## WHAT YOU HAVE TO DO
Convert the lines of all the records below into one numbered list, skipping blank lines and leaving out the pictures.
[SUPPLIED RECORDS — start]
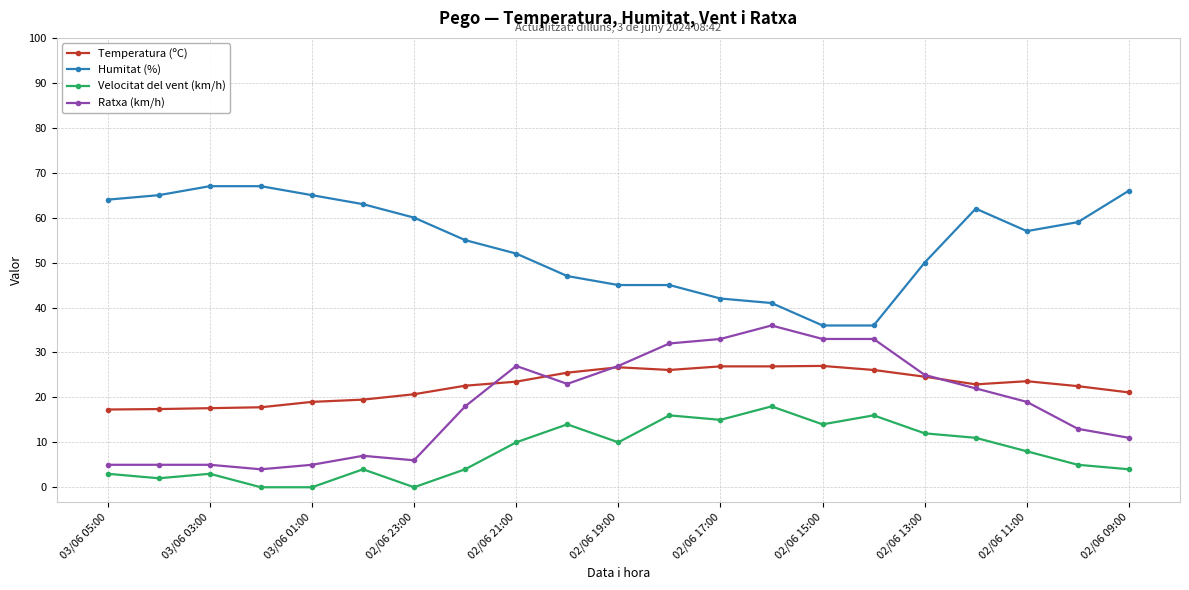

True or false: Velocitat del vent (km/h) has more than 1 interior local peaks.

True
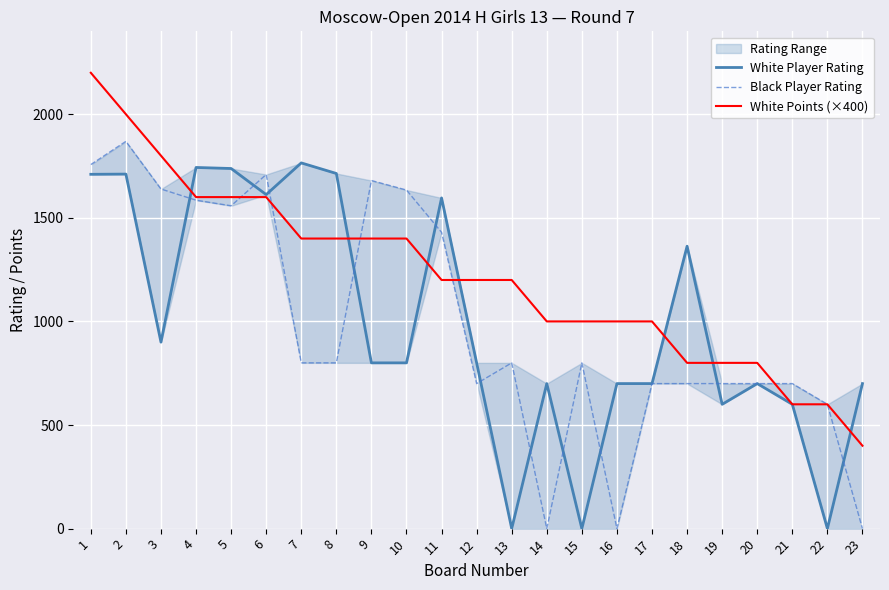

What is the spread (max minus min) of values at 2?

289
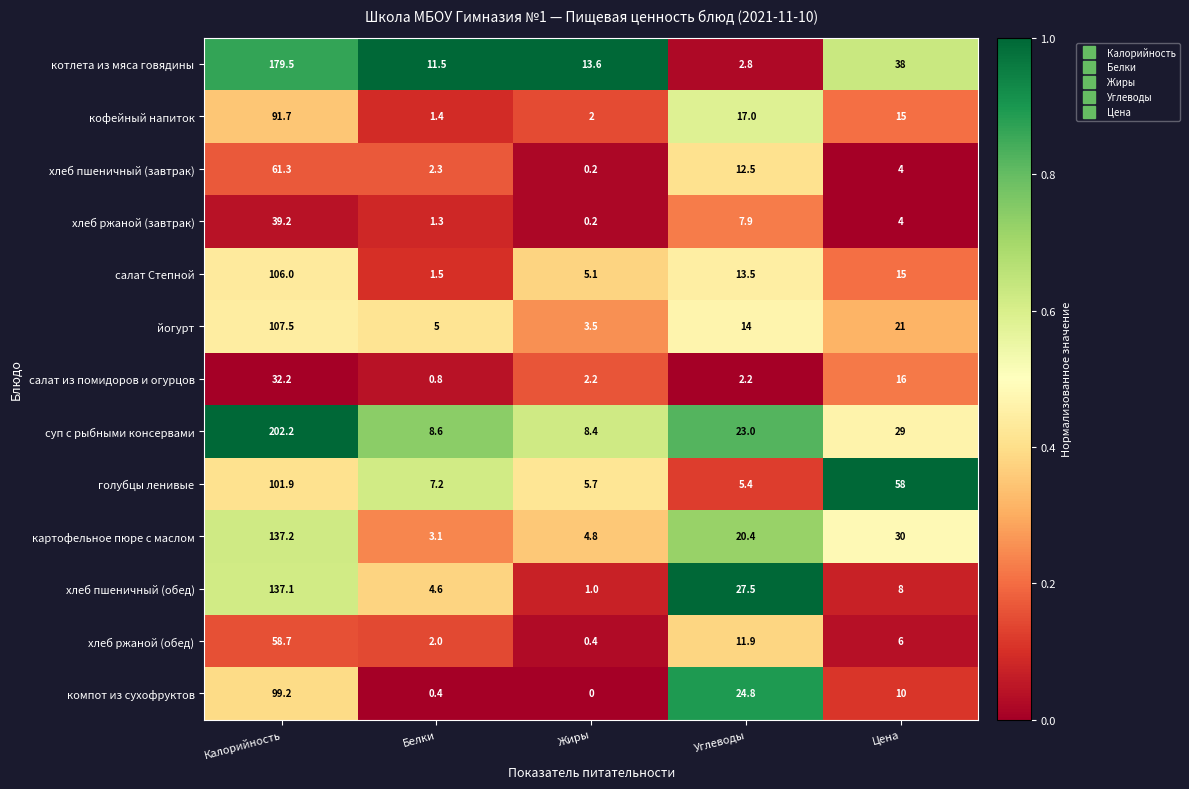

At which category does the chart reach its minimum across all series?

Жиры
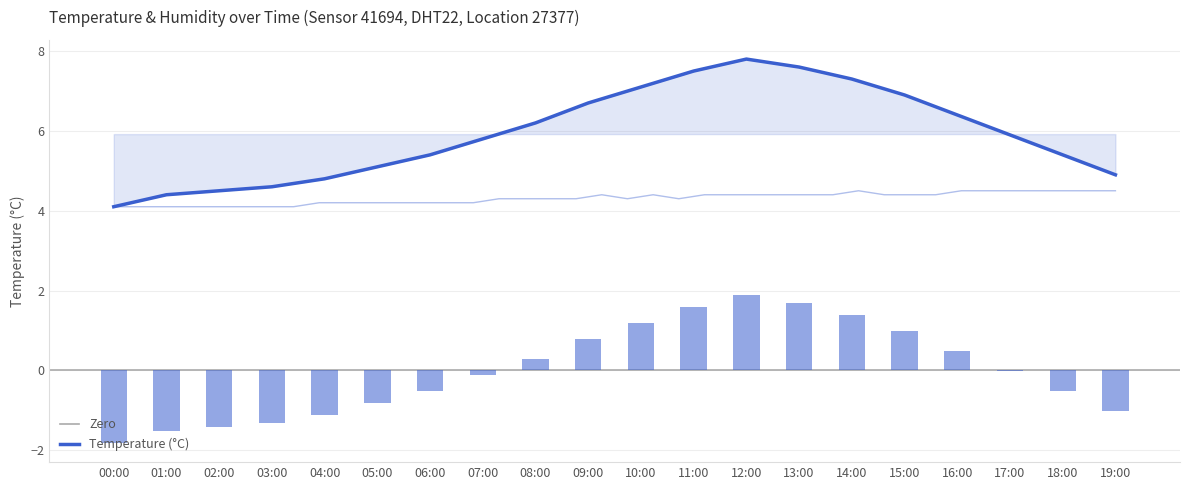

The value at 15:00 is 6.9. True or false?

True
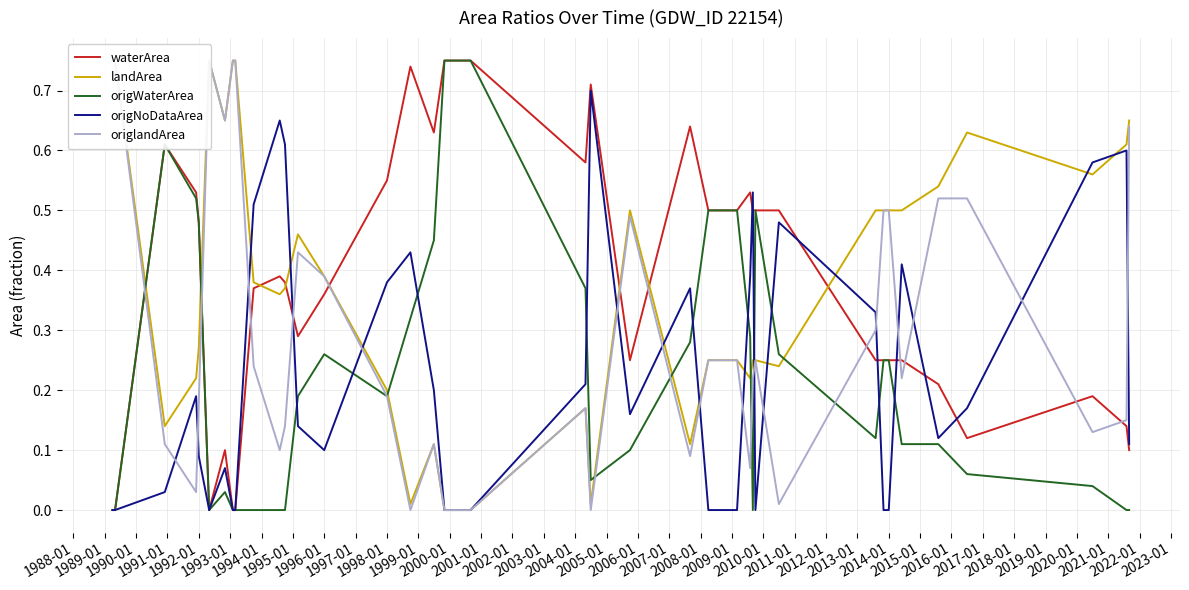

Rank the series by their maximum value, from lowest to highest.

origNoDataArea, waterArea, landArea, origWaterArea, origlandArea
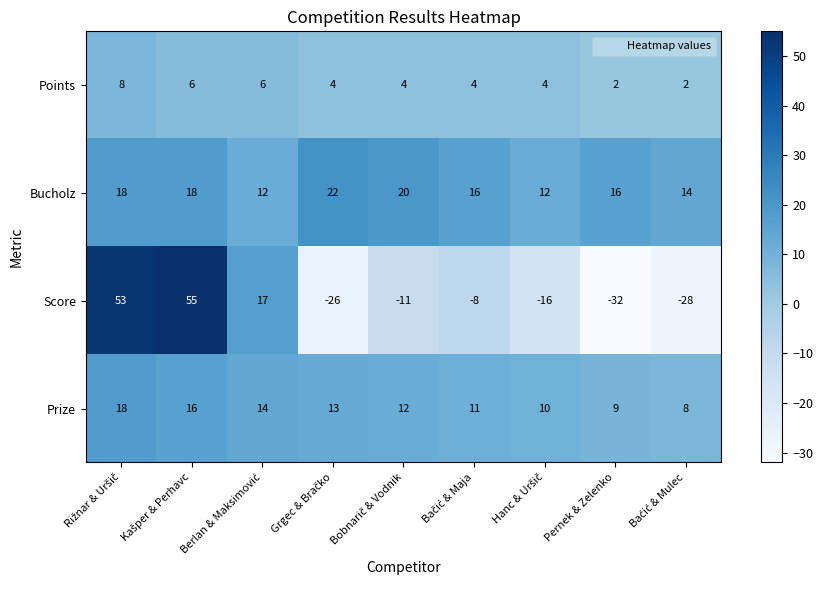

Count the Points values in the range 4 to 6.

6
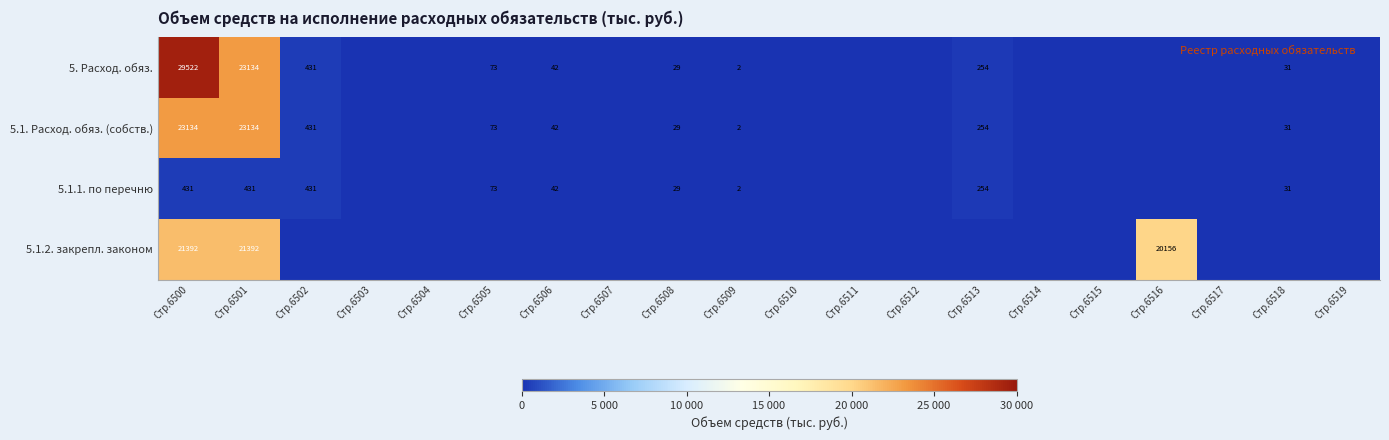

Between Стр.6515 and Стр.6502, which is larger?

Стр.6502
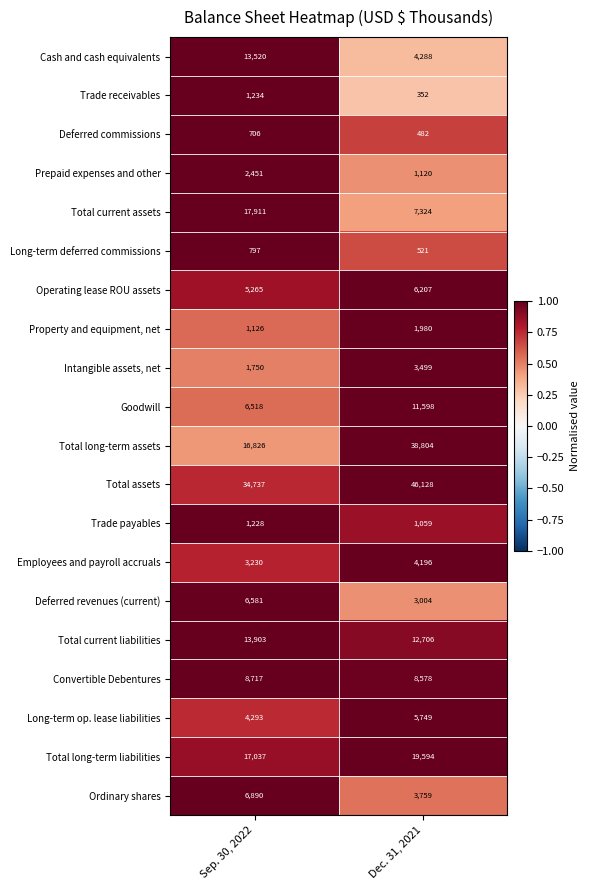

Which series has the widest spread of values?

Total long-term assets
[SUPPLIED RECORDS — finish]
## COMPLETED TASK
1. True or false: Velocitat del vent (km/h) has more than 1 interior local peaks.
2. True
3. What is the spread (max minus min) of values at 2?
4. 289
5. At which category does the chart reach its minimum across all series?
6. Жиры
7. The value at 15:00 is 6.9. True or false?
8. True
9. Rank the series by their maximum value, from lowest to highest.
10. origNoDataArea, waterArea, landArea, origWaterArea, origlandArea
11. Count the Points values in the range 4 to 6.
12. 6
13. Between Стр.6515 and Стр.6502, which is larger?
14. Стр.6502
15. Which series has the widest spread of values?
16. Total long-term assets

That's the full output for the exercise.